We have received a $1.6 million supplement to FASER III from NIAAA.  We submitted a large R01-type proposal for a competitive supplement to a NIAAA review committee to establish this project.  The priority score was 145 and funding has arrived from NIAAA (funds pooled from both NIAAA and the Office of Research on Minority Health).  The project is to establish the epidemiology of Fetal Alcohol Syndrome in Washington, D.C.  It is a joint project with Howard University who had written a previously unfunded proposal to replicate some of our South African and American Indian epidemiological methods in the District of Columbia.  We will subcontract a portion of the money to Howard.  Dr.

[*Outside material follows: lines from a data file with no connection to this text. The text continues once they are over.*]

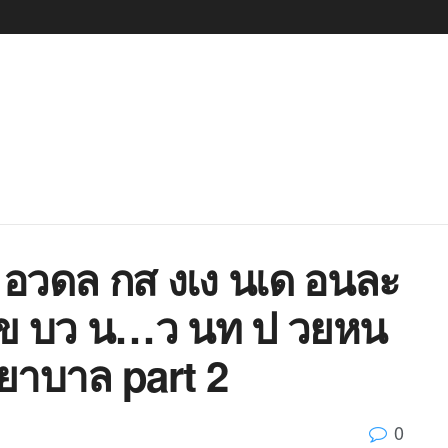
 อวดล กส งเง นเด อนละ
นข บว น…ว นท ป วยหน
ยาบาล part 2
0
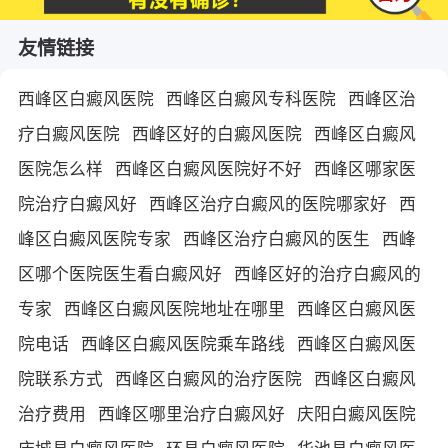
友情链接
西峰区白癜风医院
西峰区白癜风专科医院
西峰区治
疗白癜风医院
西峰区好的白癜风医院
西峰区白癜风
医院怎么样
西峰区白癜风医院好不好
西峰区哪家医
院治疗白癜风好
西峰区治疗白癜风的医院哪家好
西
峰区白癜风医院专家
西峰区治疗白癜风的医生
西峰
区哪个医院医生看白癜风好
西峰区好的治疗白癜风的
专家
西峰区白癜风医院地址在哪里
西峰区白癜风医
院电话
西峰区白癜风医院乘车路线
西峰区白癜风医
院联系方式
西峰区白癜风的治疗医院
西峰区白癜风
治疗费用
西峰区哪里治疗白癜风好
庆阳白癜风医院
庆城县白癜风医院
环县白癜风医院
华池县白癜风医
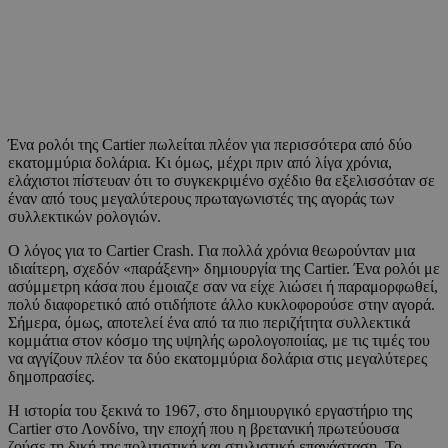
Ένα ρολόι της Cartier πωλείται πλέον για περισσότερα από δύο
εκατομμύρια δολάρια. Κι όμως, μέχρι πριν από λίγα χρόνια,
ελάχιστοι πίστευαν ότι το συγκεκριμένο σχέδιο θα εξελισσόταν σε
έναν από τους μεγαλύτερους πρωταγωνιστές της αγοράς των
συλλεκτικών ρολογιών.
Ο λόγος για το Cartier Crash. Για πολλά χρόνια θεωρούνταν μια
ιδιαίτερη, σχεδόν «παράξενη» δημιουργία της Cartier. Ένα ρολόι με
ασύμμετρη κάσα που έμοιαζε σαν να είχε λιώσει ή παραμορφωθεί,
πολύ διαφορετικό από οτιδήποτε άλλο κυκλοφορούσε στην αγορά.
Σήμερα, όμως, αποτελεί ένα από τα πιο περιζήτητα συλλεκτικά
κομμάτια στον κόσμο της υψηλής ωρολογοποιίας, με τις τιμές του
να αγγίζουν πλέον τα δύο εκατομμύρια δολάρια στις μεγαλύτερες
δημοπρασίες.
Η ιστορία του ξεκινά το 1967, στο δημιουργικό εργαστήριο της
Cartier στο Λονδίνο, την εποχή που η βρετανική πρωτεύουσα
ζούσε τη δική της πολιτιστική και στυλιστική επανάσταση. Το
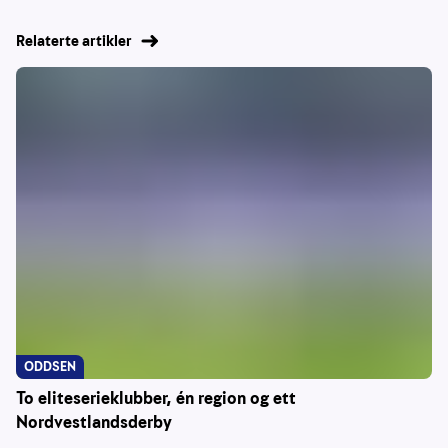
Relaterte artikler
ODDSEN
To eliteserieklubber, én region og ett
Nordvestlandsderby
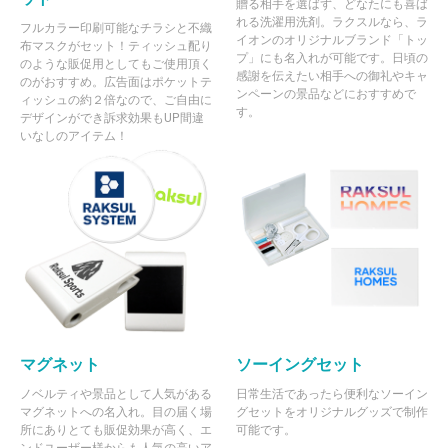
贈る相手を選ばず、どなたにも喜ば
れる洗濯用洗剤。ラクスルなら、ラ
フルカラー印刷可能なチラシと不織
イオンのオリジナルブランド「トッ
布マスクがセット！ティッシュ配り
プ」にも名入れが可能です。日頃の
のような販促用としてもご使用頂く
感謝を伝えたい相手への御礼やキャ
のがおすすめ。広告面はポケットテ
ンペーンの景品などにおすすめで
ィッシュの約２倍なので、ご自由に
す。
デザインができ訴求効果もUP間違
いなしのアイテム！
マグネット
ソーイングセット
ノベルティや景品として人気がある
日常生活であったら便利なソーイン
マグネットへの名入れ。目の届く場
グセットをオリジナルグッズで制作
所にありとても販促効果が高く、エ
可能です。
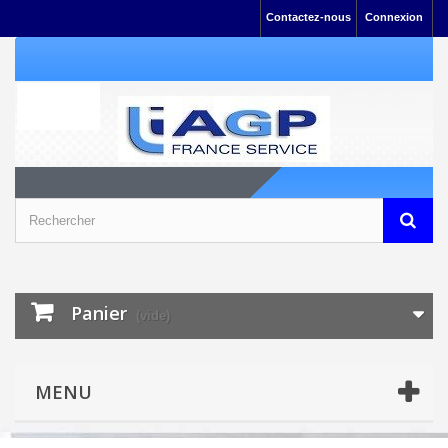
Contactez-nous
Connexion
Panier
(vide)
MENU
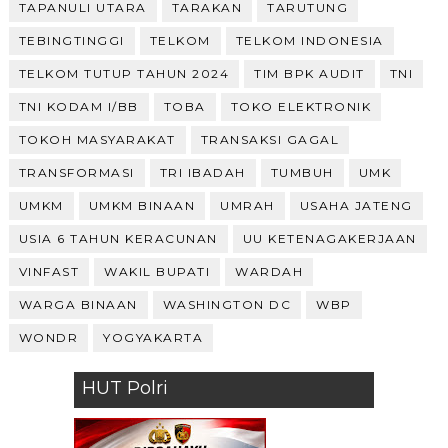
TAPANULI UTARA
TARAKAN
TARUTUNG
TEBINGTINGGI
TELKOM
TELKOM INDONESIA
TELKOM TUTUP TAHUN 2024
TIM BPK AUDIT
TNI
TNI KODAM I/BB
TOBA
TOKO ELEKTRONIK
TOKOH MASYARAKAT
TRANSAKSI GAGAL
TRANSFORMASI
TRI IBADAH
TUMBUH
UMK
UMKM
UMKM BINAAN
UMRAH
USAHA JATENG
USIA 6 TAHUN KERACUNAN
UU KETENAGAKERJAAN
VINFAST
WAKIL BUPATI
WARDAH
WARGA BINAAN
WASHINGTON DC
WBP
WONDR
YOGYAKARTA
HUT Polri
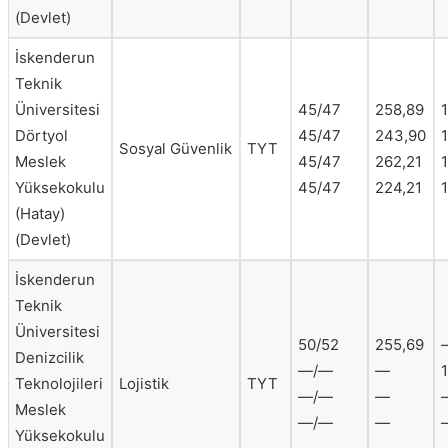
(Devlet)
İskenderun
Teknik
Üniversitesi
45/47
258,89
Dörtyol
45/47
243,90
1
Sosyal Güvenlik
TYT
Meslek
45/47
262,21
Yüksekokulu
45/47
224,21
1
(Hatay)
(Devlet)
İskenderun
Teknik
Üniversitesi
50/52
255,69
Denizcilik
—/—
—
Teknolojileri
Lojistik
TYT
—/—
—
Meslek
—/—
—
Yüksekokulu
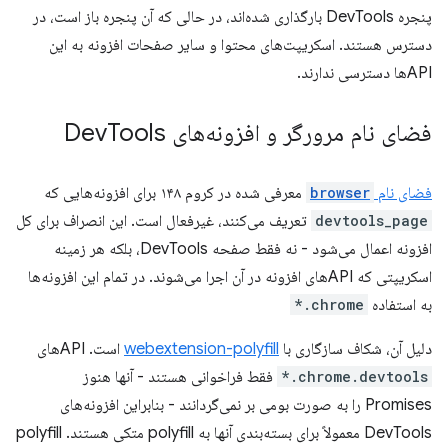
پنجره DevTools بارگذاری شده‌اند، در حالی که آن پنجره باز است، در
دسترس هستند. اسکریپت‌های محتوا و سایر صفحات افزونه به این
APIها دسترسی ندارند.
فضای نام مرورگر و افزونه‌های Dev
Tools
فضای نام
browser
معرفی شده در کروم ۱۴۸ برای افزونه‌هایی که
devtools_page
تعریف می‌کنند، غیرفعال است. این انصراف برای کل
افزونه اعمال می‌شود - نه فقط صفحه DevTools، بلکه هر زمینه
اسکریپتی که APIهای افزونه در آن اجرا می‌شوند. در تمام این افزونه‌ها
به استفاده
chrome.*
دلیل آن، شکاف سازگاری با
webextension-polyfill
است. APIهای
chrome.devtools.*
فقط فراخوانی هستند - آنها هنوز
Promises را به صورت بومی بر نمی‌گردانند - بنابراین افزونه‌های
DevTools معمولاً برای بسته‌بندی آنها به polyfill متکی هستند. polyfill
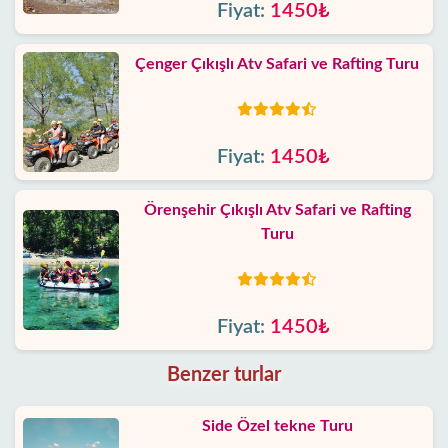
Fiyat:
1450₺
Çenger Çıkışlı Atv Safari ve Rafting Turu
Fiyat:
1450₺
Örenşehir Çıkışlı Atv Safari ve Rafting
Turu
Fiyat:
1450₺
Benzer turlar
Side Özel tekne Turu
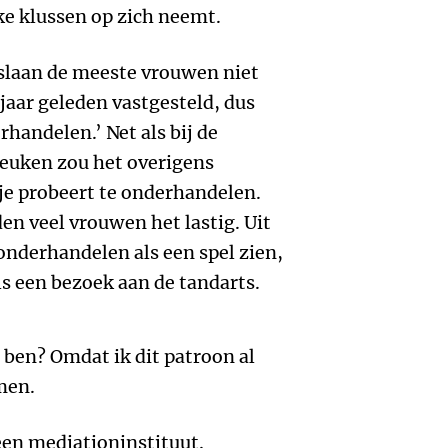
ke klussen op zich neemt.
slaan de meeste vrouwen niet
 jaar geleden vastgesteld, dus
erhandelen.’ Net als bij de
keuken zou het overigens
 je probeert te onderhandelen.
den veel vrouwen het lastig. Uit
nderhandelen als een spel zien,
ls een bezoek aan de tandarts.
 ben? Omdat ik dit patroon al
men.
een mediationinstituut.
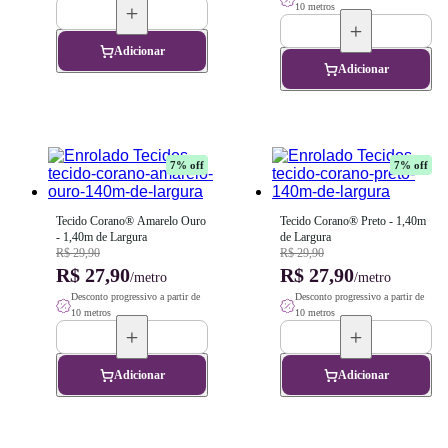
10 metros
Adicionar
Adicionar
7
% off
7
% off
Tecido Corano® Amarelo Ouro 
Tecido Corano® Preto - 1,40m 
- 1,40m de Largura
de Largura
R$ 29,90
R$ 29,90
R$ 27,90
R$ 27,90
/metro
/metro
Desconto progressivo a partir de
Desconto progressivo a partir de
10 metros
10 metros
Adicionar
Adicionar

Barbara Quinton is the Co-PI, Shirley Wilson, Ph.D. will oversee the psychological testing, and Howard will employ three other persons and some graduate students in this project.  Also Richard Findlay, M..D. of Drew University and UCLA Medical School will serve along with Luther Robinson, M..D. and the UNM FASER staff on this project.  We will be working to establish the prevalence of FAS in first graders in Washington, D.C., and in the special needs population (the child protective services and developmental disabilities arena) and to establish the specific maternal risk factors and epidemiologic characteristics of FAS among all the ethnic populations in Washington, D.C.  The major focus, however, is on the African American population.  Active case ascertainment of FAS has never been used in the African American population, even though African Americans have been found to have higher rates of FAS than many other ethnic groups.  We suspect this is predominantly a function of social class.  However, this study will help us answer this question to some degree.  This project is a four year project awarded from September 30, 1999 to September 29, 2003.  However, we envision that the project will not be fully underway until March, 2000.